Here is what I mean, straight up. You love someone, very very much. You care for them so much you say you would do anything for them, right? Then they go, and they live their life, and all the sudden-- they have a different plan than you. Maybe they tell you straight away, maybe they don't. Either way, it comes as a shock. Here is where the road splits: how are you going to react? Will you give up your plan for them, or will you fight until you get your way?

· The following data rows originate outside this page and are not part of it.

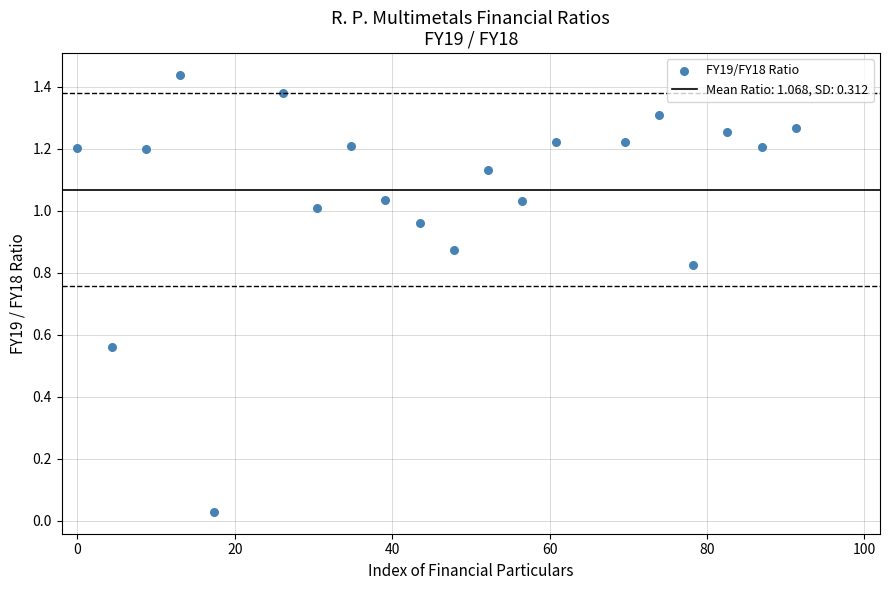

What is the range of X values (max minus min)?

91.3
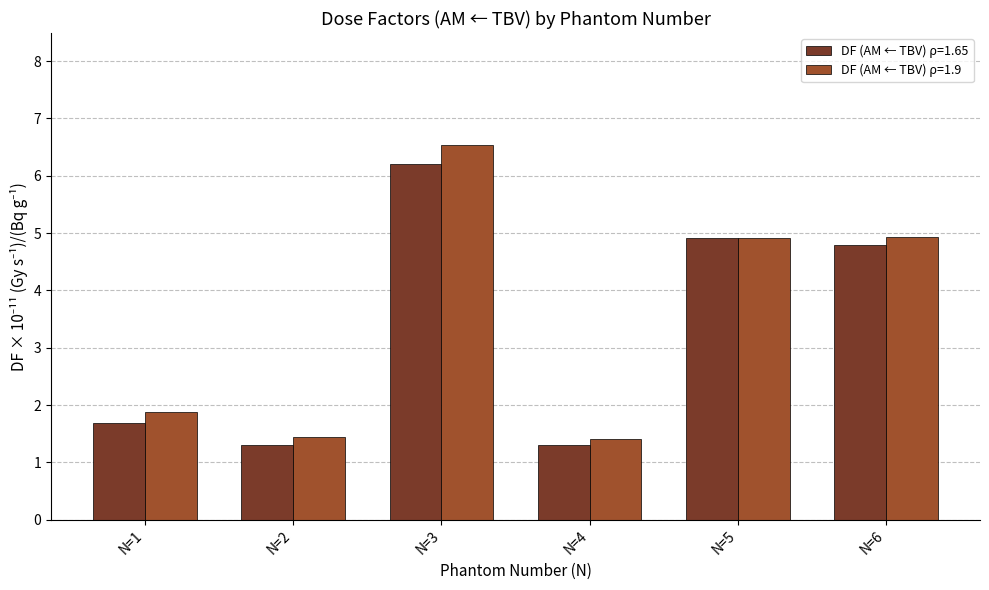

What are all the series names shown in the legend?

DF (AM ← TBV) ρ=1.65, DF (AM ← TBV) ρ=1.9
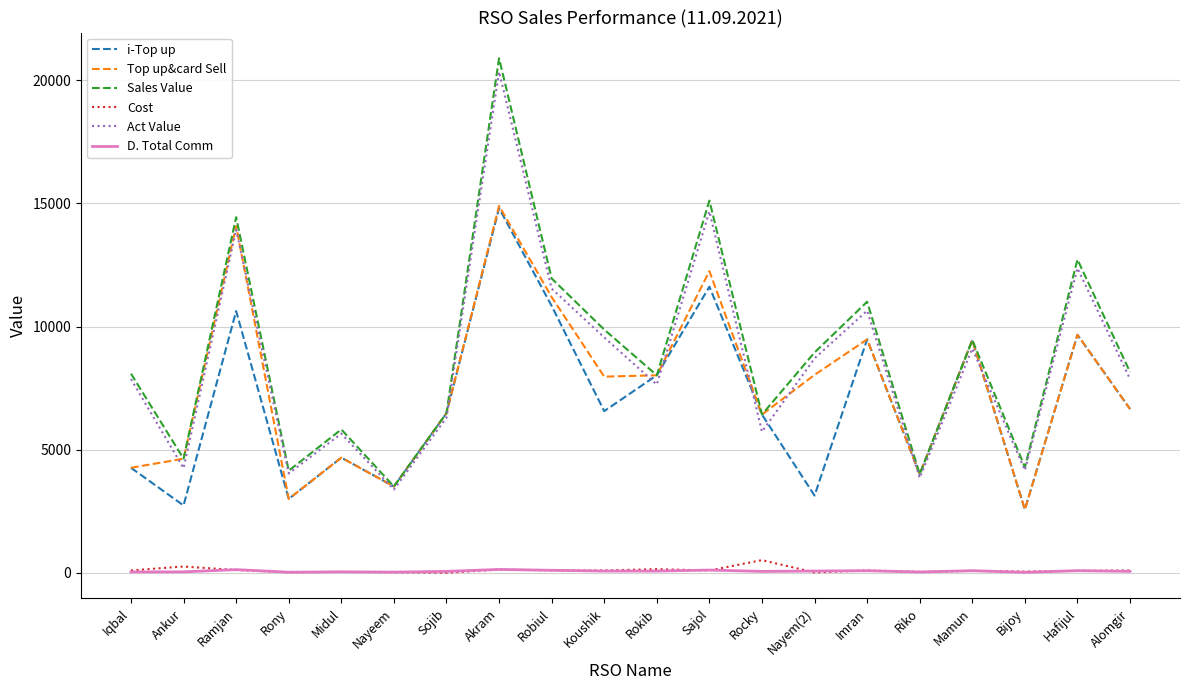

What is the minimum value shown in the chart?

7.0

I will admit, I have a hard time letting people I love go their own way, especially when I think it could lead toward disaster [not physically, but emotionally]. I think they are crazy, absurd, blind if they don't see what could happen to them. I try to reason with them, give them my points of view... sometimes I tell them thats what their point of view should be and change it right now! ;) However, I have realized... That rarely works. Incredibly, there are some people in this world not only as stubborn as me, but they can be in the right as well, and shockingly-- I can be in the wrong! [ha, you didn't see that coming, did you? Me admitting to being wrong... occasionally ;) ] But here is what I am getting to, and please understand me: if you, like me, have difficulty in this area, don't fight so hard for your position that you lose the person you care for. Don't fight so hard to be right and to win that in the end, the person you thought you were trying to save doesn't care for you anymore, or at least doesn't want to see you for a while.

I am not talking about arguments for or against sinning. Those are not debatable issues, but moral issues where God has clearly given a right or a wrong. I am talking about areas of gray.

Oh I am so tired right now, I can barely think to end this post, but I must or else I shall find another rabbit trail to follow. But here is the long and short of what this whole post was about:
I love Robert Frost's poem because it shows how life is, two paths always presented before you, one of which you will end up taking because you can never turn back. Don't regret taking a path not worth taking until the end. Don't ever take a path that will make you say 5 years from now "Why oh why did no one stop me?". Don't argue or bicker unless there is a righteous cause.

"If at all possible, ... be at peace with all men." Romans 18:12

and I think I shall take another verse, and be quiet the rest of the night...
"Those who guard their mouths and their tongues, keep themselves from calamity." Proverbs 21:23.